Restaurant Employee Benefits Guide
According to the Restaurant Opportunities Center, almost 9 out of 10 restaurant workers don’t have health insurance or paid sick days from their employers. At the same time, it’s difficult to attract and retain the best staff if you don’t offer an appropriate benefits package. Here are a few considerations to keep in mind when you’re putting together a benefits package for your restaurant workers.
Ask Employees What They Want
Benefits packages are not one-size-fits-all. What works for another restaurant may not fit your staff’s requirements, so start the conversation by asking them what they want. The most attractive benefits often change based on employee seniority, their ages and their life stages. New hires often value health, dental and vision insurance so they don’t have to worry about what happens if they get sick or injured.
As they start moving up the ranks at your restaurant and continue on their career path with you, their priorities expand to include life insurance and 401k plans for retirement. Take some time to reevaluate your benefits packages on occasion, so you can continue to meet employee expectations and retain your reputation as a restaurant offering a quality employment experience.
Other Benefits to Consider for Your Restaurant Employees
You have plenty of other options to add to your benefits packages, depending on your location and what your potential employee pool looks for in your region. Here are a few that you may want to add.

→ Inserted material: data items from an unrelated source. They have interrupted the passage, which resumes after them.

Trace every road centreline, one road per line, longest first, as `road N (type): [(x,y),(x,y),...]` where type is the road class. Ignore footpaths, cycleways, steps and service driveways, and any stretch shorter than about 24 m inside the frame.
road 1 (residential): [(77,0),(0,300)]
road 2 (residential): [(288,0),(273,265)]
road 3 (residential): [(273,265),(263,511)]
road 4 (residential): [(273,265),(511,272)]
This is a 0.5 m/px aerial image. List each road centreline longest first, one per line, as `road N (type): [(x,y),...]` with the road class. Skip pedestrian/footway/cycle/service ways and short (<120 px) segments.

Transportation stipends: Offer gas cards, public transit passes and other ways to cover commuting costs. This relatively low-cost benefit reduces expenses for employees and increases their take-home pay as a result.

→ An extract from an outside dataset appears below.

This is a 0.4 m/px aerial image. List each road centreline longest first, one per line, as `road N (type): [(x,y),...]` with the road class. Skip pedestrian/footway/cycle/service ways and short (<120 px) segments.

Paid time-off: Burnt-out and sick employees won’t be able to give you 100 percent, and the restaurant’s dining experience will suffer. You also don’t want someone with the flu or another contagious illness handling food and getting a customer sick. When staff members can stay home without sacrificing much-needed income, everyone wins.

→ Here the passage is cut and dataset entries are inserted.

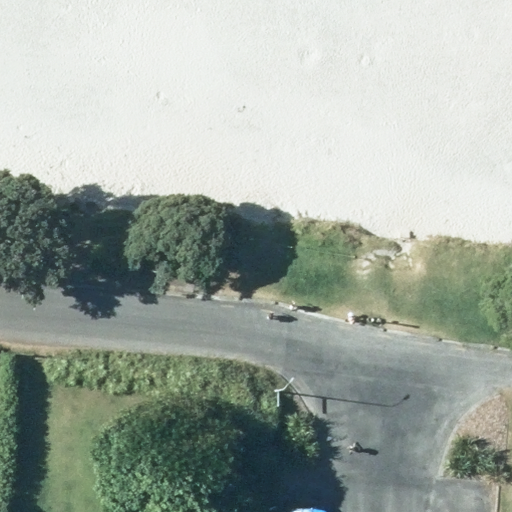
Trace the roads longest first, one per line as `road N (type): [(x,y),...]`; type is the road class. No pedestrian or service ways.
road 1 (unclassified): [(0,317),(249,338),(380,364)]
road 2 (residential): [(380,364),(368,511)]
road 3 (unclassified): [(380,364),(511,376)]
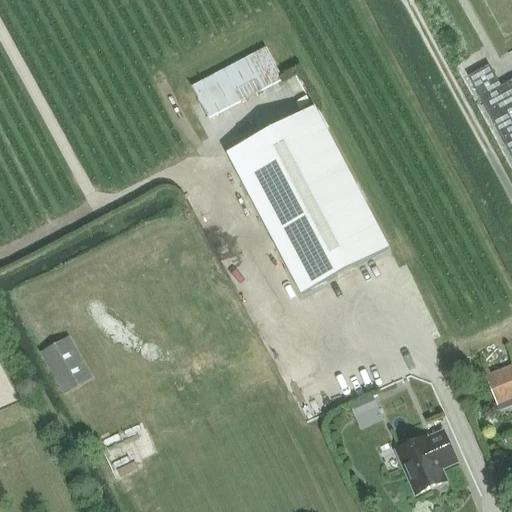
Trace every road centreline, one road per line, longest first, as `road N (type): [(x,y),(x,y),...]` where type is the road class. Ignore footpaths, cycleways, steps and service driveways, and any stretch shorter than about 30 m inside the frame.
road 1 (track): [(0,31),(100,207),(158,182),(199,179),(216,193),(296,332),(429,370),(462,423),(493,511)]
road 2 (track): [(511,201),(403,0)]
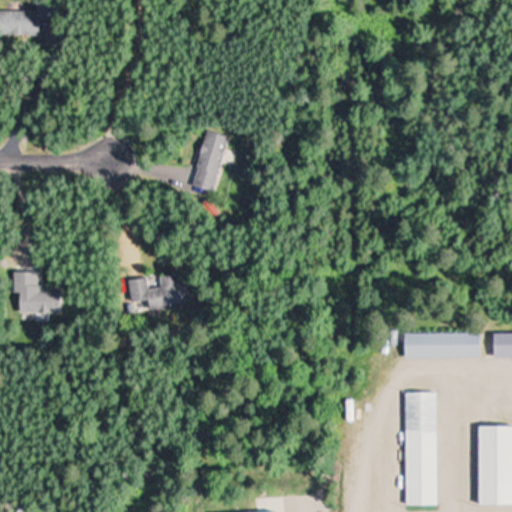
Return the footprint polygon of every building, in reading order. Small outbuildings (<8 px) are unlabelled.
[(0,35),(37,36),(38,24),(50,24),(50,4),(36,4),(36,12),(0,11),(0,35)] [(190,186),(213,192),(227,137),(204,131),(190,186)] [(13,293),(17,293),(17,312),(60,313),(60,288),(36,288),(37,271),(13,271),(13,293)] [(148,310),(194,304),(191,282),(179,284),(178,273),(158,276),(159,287),(147,289),(145,278),(127,280),(130,302),(147,300),(148,310)] [(402,333),(402,357),(480,357),(480,333),(402,333)] [(403,505),(435,505),(435,392),(403,392),(403,505)] [(477,505),(511,505),(511,425),(477,425),(477,505)]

Childcare: Childcare costs can make it prohibitively expensive for parents to work. You can offer a benefit to defray some or all of the cost of this expense.
Tuition reimbursement: Invest in your employees’ professional development by reimbursing tuition fees for cooking classes and degrees.
Paid parental leave: Keep parents in your staff pool by offering paid parental leave. This benefit shows that you care about your employees as people, rather than viewing them as a disposable commodity.
Dining discounts and freebies: Front of house and back of house should have first-hand knowledge of the food you serve. Discounts and free meals make this possible.
Wellness programs: Healthy employees don’t have to take as much time off and will lower the risk that they come in to work sick.
How Do Your Benefits Compare?
Get an idea of how your benefits compare with other restaurants by looking at the leaders in your industry. If your packages fall short of these top performers, you put yourself in a position of losing the best people to those businesses.
If you show dedication to your employees by offering benefits, they will show commitment to you. While adding benefits may seem prohibitively expensive for your restaurant, the cost of turnover and the damage that causes to your customer experience is much higher. Spend money on benefits now to save more money on staffing and training in the long run.